We are not aware of any empirical evidence that conclusively finds that upzoning reduces the average land price across an entire urban area as predicted by the quota model.
Under the monopoly model, it is not possible to prevent windfall gains by increasing the amount of rezonings, or flooding the market all at once with infinite development rights – this merely defers when the gains accrue.
It is true that builders and developers (who don’t own development sites) would benefit from rezonings that increase the potential pool of available development sites. However, greater site availability does not equate to lower land values, reduced land acquisition costs or lower house prices. It grows the size of development opportunities and the market. Unless upzoning translates into additional dwellings it will not reduce rents and prices for homebuyers.
Conclusion
The conceptual models that economists use to explain the interaction of land use regulations on aggregate dwelling completion are incomplete and contested.

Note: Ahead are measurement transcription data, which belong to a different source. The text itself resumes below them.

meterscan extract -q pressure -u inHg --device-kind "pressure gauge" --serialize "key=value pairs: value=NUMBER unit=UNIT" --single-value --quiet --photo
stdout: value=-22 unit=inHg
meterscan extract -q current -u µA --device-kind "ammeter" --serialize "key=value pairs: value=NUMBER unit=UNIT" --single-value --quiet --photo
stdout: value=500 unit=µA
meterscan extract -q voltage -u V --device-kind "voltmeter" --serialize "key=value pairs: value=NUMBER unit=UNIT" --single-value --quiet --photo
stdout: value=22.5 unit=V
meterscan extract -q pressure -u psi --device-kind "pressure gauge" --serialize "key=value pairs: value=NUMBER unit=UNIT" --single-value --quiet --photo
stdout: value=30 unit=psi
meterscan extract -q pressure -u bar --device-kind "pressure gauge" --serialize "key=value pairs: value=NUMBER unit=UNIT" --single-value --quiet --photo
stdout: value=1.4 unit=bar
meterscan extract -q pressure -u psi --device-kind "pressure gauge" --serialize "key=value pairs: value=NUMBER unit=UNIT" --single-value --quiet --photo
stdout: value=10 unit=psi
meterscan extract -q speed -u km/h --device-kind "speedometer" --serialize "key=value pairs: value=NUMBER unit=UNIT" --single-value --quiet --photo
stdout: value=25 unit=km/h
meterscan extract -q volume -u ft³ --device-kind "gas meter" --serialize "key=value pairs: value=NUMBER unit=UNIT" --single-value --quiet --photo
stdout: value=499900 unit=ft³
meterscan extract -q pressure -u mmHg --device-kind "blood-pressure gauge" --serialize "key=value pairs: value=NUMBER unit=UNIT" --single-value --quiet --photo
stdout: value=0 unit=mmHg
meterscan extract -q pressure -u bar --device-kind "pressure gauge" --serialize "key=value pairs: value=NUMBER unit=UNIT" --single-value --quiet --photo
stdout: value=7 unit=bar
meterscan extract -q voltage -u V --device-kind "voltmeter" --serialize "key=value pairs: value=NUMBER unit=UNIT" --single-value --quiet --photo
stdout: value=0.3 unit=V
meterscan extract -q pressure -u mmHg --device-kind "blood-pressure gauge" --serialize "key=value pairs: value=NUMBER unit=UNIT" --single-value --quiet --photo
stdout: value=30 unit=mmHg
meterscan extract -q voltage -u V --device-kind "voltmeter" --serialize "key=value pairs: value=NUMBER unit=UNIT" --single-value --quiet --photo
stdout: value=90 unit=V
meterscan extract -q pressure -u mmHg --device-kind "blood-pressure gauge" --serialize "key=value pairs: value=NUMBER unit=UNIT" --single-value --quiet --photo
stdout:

Emerging models that account for the dynamic, open nature of cities and land market competitiveness are moving towards coherence.
There is a significant gap in empirical data on zoned capacity and how this interacts with dwelling completions. The findings of future empirical studies will have crucial implications for planning regulations and land taxation policy. New Zealand’s current push for nationwide land-use intensification is an important opportunity in this context.
Prosper continues to advocate for a fair share of rezoning uplift, either via auction or taxation. Not only can this revenue fund the necessary infrastructure required to accommodate development, but reduces the rewards of rent seeking.